Among the writing prophets, surely none is greater or more beloved than Isaiah. He prophesied in the Southern Kingdom, particularly in Jerusalem, from about 740-701 BC. He was thus a contemporary of the other eighth-century-BC prophets: Amos, Hosea, an Micah. The corpus of Isaiah’s writing, however, is far larger than all of theirs combined. He wrote the longest prophecy in the entire canon.

Although Isaiah clearly addressed the contemporary issues of Judah’s idolatry and her attempt to substitute military savvy for trust in the Lord, his writings look beyond the current challenges toward the time of the promised Messiah and the fulfillment of His kingdom. This is a reminder that God in the flesh is the answer to the pressing problems that continue to surround and plague the people of God. Isaiah is cited more than any other prophet in the pages of the New Testament. He foretells the birth of the Messiah from a Virgin and His identity as Emmanuel, God with us (Isaiah 7). He plumbs the mystery of the divine person who becomes a human child (Isaiah 9). Christian art usually depicts the ox and donkey at the manger in which the Christ Child lays because Isaiah proclaimed that the ox knew its owner and the donkey its master’s crib (Isaiah 1). He predicts the visit of the Magi (Isaiah 60). He foretells the ministry and work of St. John the Baptist (Isaiah 40). He foretells the mighty miracles that our Lord would perform among mankind—the blind seeing, the deaf hearing, the lame walking (Isaiah 35)—and these miracles largely transpiring in Galilee (Isaiah 9). He predicts and explains the purpose of the Passion of our Lord and His resurrection in amazing detail (Isaiah 53). He clearly foretells the ingathering of the Gentiles (Isaiah 2). He foresees a new heaven and a new earth where Eden would be restored (Isaiah 65).

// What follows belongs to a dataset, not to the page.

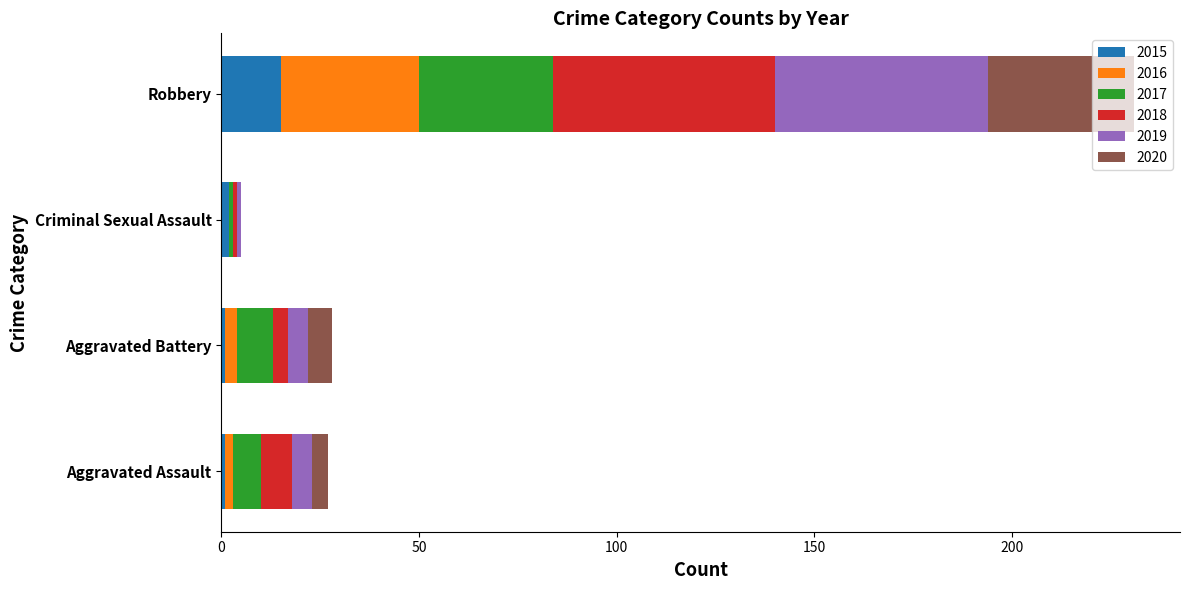

At which label does 2015 reach its peak?

Robbery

His book justly has been called the Old Testament Gospel because of the comfort in which it abounds. Indeed, the prophet’s greatest task is to “comfort, comfort My people” (Isaiah 40). Martin Luther found great significance in particular in Isaiah 28 and God speaking of His strange or alien work (to terrify and to condemn) being always in the service of His proper work (to comfort and forgive). Isaiah also is a mighty teacher of divine monergism: “You have indeed done for us all our works!” (Isaiah 26).

According to tradition, the great prophet met a martyr’s death by being sawn in half. It is believed that Hebrews 11:37 refers to Isaiah: “They were sawn in two.” He surely has joined in the company of those who ceaselessly hear the song of the seraphim, “Holy, holy, holy!” (Isaiah 6).

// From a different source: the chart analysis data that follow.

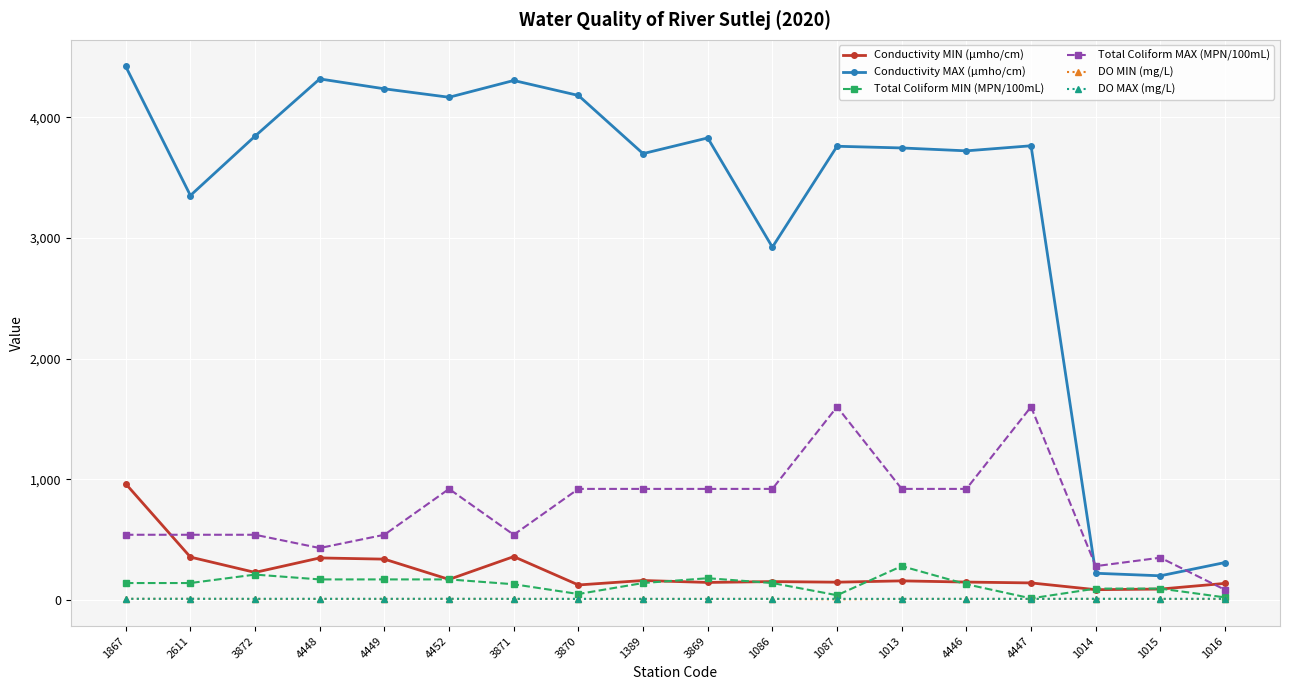

True or false: Total Coliform MIN (MPN/100mL) has more than 0 interior local peaks.

True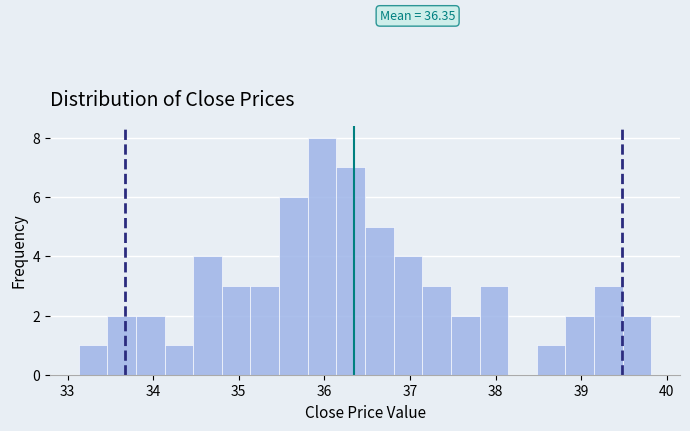

Read against the x-axis, roughly where is the centre of the tallest bar?

36.0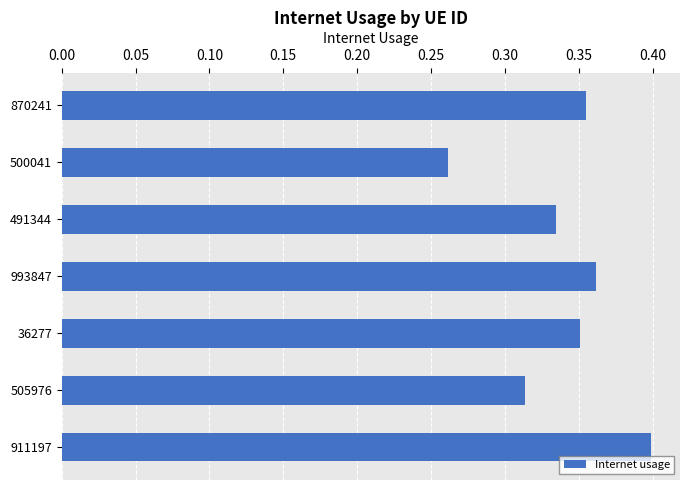

What is the sum of all values?

2.4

Prayer: Lord God, heavenly Father, though the prophet Isaiah You continued the prophetic pattern of teaching Your people the true faith and demonstrating through miracles Your presence in creation to heal it of its brokenness. Grant that Your Church may see in Your Son, our Lord Jesus Christ, the final end-times prophet whose teaching and miracles continue in Your Church through the healing medicine of the Gospel and the Sacraments; through Jesus Christ, our Lord. Amen.